小説

『われてもすえに』霜月透子(『詞花和歌集 巻第七 恋上 229番歌』)

「滝川さん」
 警官の声に現在に引き戻される。
「あ、はい。病院にあったかしら?」
「残念ですが、見あたらないみたいですね」
「そう……」
「とりあえず、こちらでもそこの公園とか歩道とかね、探してみますから。届けられたり見つかったりしたらお電話しますね」
「お願いします」
「ただね、あまり期待しないでくださいね。ほら、小さいものだし、他の人には大切なものだってわからないから拾ってもらえないかもしれないし」
「そうよね……仕方ないわね……」
 加代子は礼を言って交番をあとにした。警官は探すと言ってくれたけれど、手作りの根付けひとつを真剣に探してくれるとは思えなかった。世の中にはもっと大切なことがたくさんあるだろう。

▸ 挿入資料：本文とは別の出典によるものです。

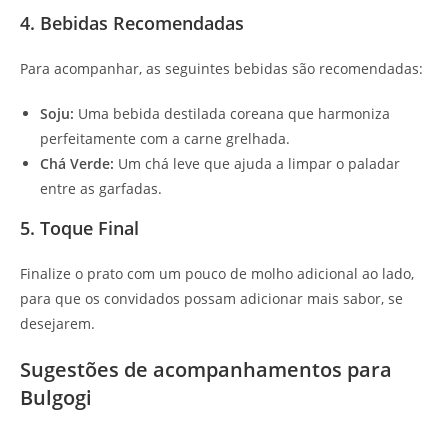
4. Bebidas Recomendadas
Para acompanhar, as seguintes bebidas são recomendadas:
Soju:
Uma bebida destilada coreana que harmoniza
perfeitamente com a carne grelhada.
Chá Verde:
Um chá leve que ajuda a limpar o paladar
entre as garfadas.
5. Toque Final
Finalize o prato com um pouco de molho adicional ao lado,
para que os convidados possam adicionar mais sabor, se
desejarem.
Sugestões de acompanhamentos para
Bulgogi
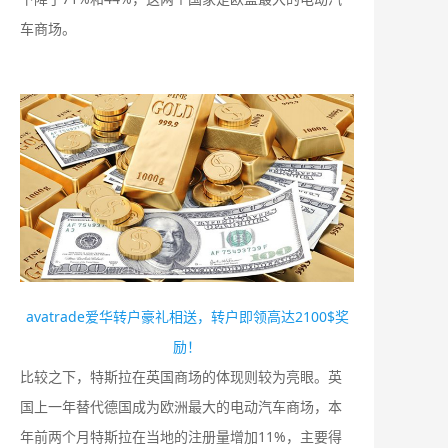
车商场。
avatrade爱华转户豪礼相送，转户即领高达2100$奖
励！
比较之下，特斯拉在英国商场的体现则较为亮眼。英
国上一年替代德国成为欧洲最大的电动汽车商场，本
年前两个月特斯拉在当地的注册量增加11%，主要得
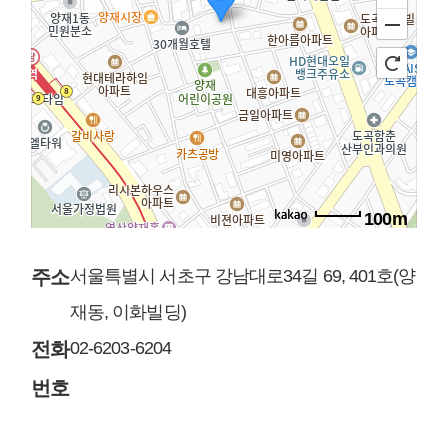
100m
주소
서울특별시 서초구 강남대로34길 69, 401호(양
재동, 이화빌딩)
전화
02-6203-6204
번호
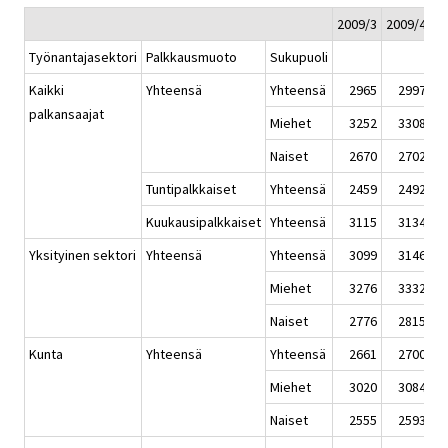
2009/3
2009/4
2
Työnantajasektori
Palkkausmuoto
Sukupuoli
Kaikki
Yhteensä
Yhteensä
2965
2997
2
palkansaajat
Miehet
3252
3308
3
Naiset
2670
2702
2
Tuntipalkkaiset
Yhteensä
2459
2492
2
Kuukausipalkkaiset
Yhteensä
3115
3134
3
Yksityinen sektori
Yhteensä
Yhteensä
3099
3146
3
Miehet
3276
3332
3
Naiset
2776
2815
2
Kunta
Yhteensä
Yhteensä
2661
2700
2
Miehet
3020
3084
3
Naiset
2555
2593
2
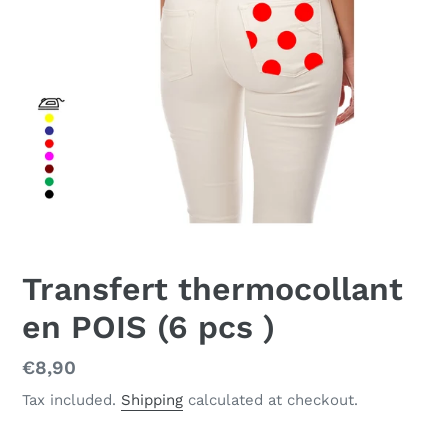
Transfert thermocollant
en POIS (6 pcs )
Regular
€8,90
price
Tax included.
Shipping
calculated at checkout.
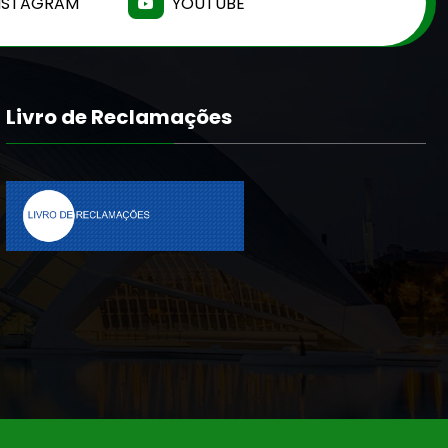
NSTAGRAM
YOUTUBE
Livro de Reclamações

 バス停のベンチに腰掛け、根付けのあったところに触れる。和男と交わした言葉は多くない。少なすぎて、すべて思い出せるくらいだ。近頃は物忘れも激しいというのに、昔のことは覚えているものだ。
 根付けがあったところに向かって語りかける。
「百人一首大会のことは謝りたいわねぇ」
 どの札だったのかも覚えている。
「滝川さん!」
 遠くから名前を呼ばれて顔を上げると、ガシャガシャと重そうな音が近づいてくる。先ほどの警官だった。加代子の前に立ち止まると装備品の音がやんだ。
「見つかりました! いま届けてくれた人がいて!」
 警官に連れられて再び交番に向かう。
「あ、ほら、あの人です。公園で拾ったんだけど、知っている人の持ち物なんじゃないかって。でもその人の連絡先を知らないから交番に届けてくれたって」
 白くかすむ風景の中、細身の紳士の姿が浮かび上がる。
 離れたままお辞儀をしあう。そして、加代子はゆっくり歩み寄る。
 一首の歌を小さく口ずさみながら。